Kreislaufwirtschaft : ÖGNI-Positionspapier: Weg von linear, hin zu zirkulär

Mann, der das gedruckte Positionspapier in den Händen hält.
© value one

Ein Jahr lang beschäftigte sich eine Arbeitsgruppe der ÖGNI (Österreichischen Gesellschaft für Nachhaltige Immobilienwirtschaft) gemeinsam mit Expert*innen mit dem Thema Kreislaufwirtschaft. Ganz nach dem Motto „Stop talking, start acting!", konnten die Teilnehmenden in Rahmen von Diskussionen sowie Exkursionen praxistaugliche Einblicke gewinnen. Ein Positionspapier umreißt nun die Erkenntnisse der Arbeitsgruppe.

============================================================

- **AUFGABEN**
1. Wie lange hat sich laut dem Text zur Kreislaufwirtschaft eine Arbeitsgruppe der ÖGNI mit diesem Thema befasst?
2. Führen Sie den Text zur Kreislaufwirtschaft im Anschluss an seinen letzten Satz fort.

============================================================

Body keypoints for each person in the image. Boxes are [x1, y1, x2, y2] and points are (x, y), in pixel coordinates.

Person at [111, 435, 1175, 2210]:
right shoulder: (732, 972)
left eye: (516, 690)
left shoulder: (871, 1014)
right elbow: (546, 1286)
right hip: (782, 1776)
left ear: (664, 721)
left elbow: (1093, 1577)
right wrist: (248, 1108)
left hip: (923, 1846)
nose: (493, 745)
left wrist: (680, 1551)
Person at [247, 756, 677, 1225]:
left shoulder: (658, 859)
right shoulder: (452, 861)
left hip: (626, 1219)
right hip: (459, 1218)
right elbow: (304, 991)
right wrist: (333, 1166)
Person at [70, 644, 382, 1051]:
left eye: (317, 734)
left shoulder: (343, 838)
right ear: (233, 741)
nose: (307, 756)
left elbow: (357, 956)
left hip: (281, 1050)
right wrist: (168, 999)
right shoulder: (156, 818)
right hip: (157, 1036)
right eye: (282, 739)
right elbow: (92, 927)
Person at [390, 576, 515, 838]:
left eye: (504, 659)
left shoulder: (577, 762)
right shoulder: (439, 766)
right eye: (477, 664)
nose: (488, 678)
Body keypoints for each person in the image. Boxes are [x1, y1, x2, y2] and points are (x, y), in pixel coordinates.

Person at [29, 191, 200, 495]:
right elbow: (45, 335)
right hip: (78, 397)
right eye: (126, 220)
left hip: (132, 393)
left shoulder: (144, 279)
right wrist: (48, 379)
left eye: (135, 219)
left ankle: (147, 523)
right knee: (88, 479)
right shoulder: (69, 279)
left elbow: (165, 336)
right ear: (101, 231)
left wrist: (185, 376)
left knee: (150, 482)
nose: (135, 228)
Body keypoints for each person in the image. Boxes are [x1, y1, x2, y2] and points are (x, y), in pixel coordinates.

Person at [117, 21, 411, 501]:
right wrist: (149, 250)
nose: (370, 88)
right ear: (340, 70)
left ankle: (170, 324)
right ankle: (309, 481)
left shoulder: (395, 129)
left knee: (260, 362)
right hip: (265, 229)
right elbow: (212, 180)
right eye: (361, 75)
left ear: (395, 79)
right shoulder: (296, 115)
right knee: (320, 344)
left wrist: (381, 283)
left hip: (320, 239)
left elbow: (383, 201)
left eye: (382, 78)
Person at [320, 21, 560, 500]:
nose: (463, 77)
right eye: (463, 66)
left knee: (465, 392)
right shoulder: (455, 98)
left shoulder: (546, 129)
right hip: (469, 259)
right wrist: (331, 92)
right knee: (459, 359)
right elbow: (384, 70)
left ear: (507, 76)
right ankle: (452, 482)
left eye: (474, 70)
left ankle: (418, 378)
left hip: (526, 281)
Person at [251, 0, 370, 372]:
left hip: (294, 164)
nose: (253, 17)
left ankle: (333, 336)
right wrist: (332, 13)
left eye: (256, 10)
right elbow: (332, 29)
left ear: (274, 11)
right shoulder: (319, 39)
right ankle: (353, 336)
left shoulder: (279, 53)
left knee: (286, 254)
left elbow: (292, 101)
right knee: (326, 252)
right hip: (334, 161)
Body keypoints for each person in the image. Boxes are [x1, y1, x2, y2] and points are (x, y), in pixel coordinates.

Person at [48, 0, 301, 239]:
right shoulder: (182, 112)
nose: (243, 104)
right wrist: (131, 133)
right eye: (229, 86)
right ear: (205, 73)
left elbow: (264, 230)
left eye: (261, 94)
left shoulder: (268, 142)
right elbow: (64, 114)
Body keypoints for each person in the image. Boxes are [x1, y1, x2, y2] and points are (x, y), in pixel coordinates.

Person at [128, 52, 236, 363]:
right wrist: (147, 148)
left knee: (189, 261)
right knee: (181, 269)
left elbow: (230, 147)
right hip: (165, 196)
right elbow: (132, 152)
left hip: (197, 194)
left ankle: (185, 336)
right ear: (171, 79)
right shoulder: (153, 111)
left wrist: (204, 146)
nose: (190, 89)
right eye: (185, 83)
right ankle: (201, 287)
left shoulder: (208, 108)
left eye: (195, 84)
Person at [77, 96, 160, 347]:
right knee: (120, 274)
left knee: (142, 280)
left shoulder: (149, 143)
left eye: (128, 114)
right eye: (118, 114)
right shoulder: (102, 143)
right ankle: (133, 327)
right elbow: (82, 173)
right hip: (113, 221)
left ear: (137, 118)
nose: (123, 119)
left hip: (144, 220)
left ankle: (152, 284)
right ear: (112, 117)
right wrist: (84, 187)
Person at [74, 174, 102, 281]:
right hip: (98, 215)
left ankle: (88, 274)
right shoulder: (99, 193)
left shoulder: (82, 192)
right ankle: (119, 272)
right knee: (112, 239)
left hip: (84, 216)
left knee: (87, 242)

============================================================

- **LÖSUNGEN**
1. Ein Jahr lang.

2.
Energie- und Rohstoffverbraucher Bauindustrie

Nur 40 Prozent des Bauschutts von Gebäuden werden in Europa aufbereitet oder wiederverwertet. DI Mariana Ristic (Head of ESG, Value One), Arbeitsgruppen-Leiterin: „Der Übergang zu einer Kreislaufwirtschaft, weg vom bekannten, linearen Wirtschaftssystem, ist eine der großen Herausforderungen unserer Zeit. Um das Klima zu schützen, unsere wertvollen, endlichen Ressourcen zu schonen und unsere Meere nicht weiter zu verschmutzen, ist diese Transformation ein absolutes Muss." Man habe den Rahmen dieser Arbeitsgruppe dazu genutzt, um konkrete Lösungen aufzuzeigen.

Der Wille der Immobilienwirtschaft, Kreislaufwirtschaft zu berücksichtigen, ist da. Die Information was, wo, wann, in welcher Qualität vorhanden ist, fehlt jedoch, ist aber entscheidend, um Kreislaufwirtschaft bereits im Planungsprozess anzuwenden.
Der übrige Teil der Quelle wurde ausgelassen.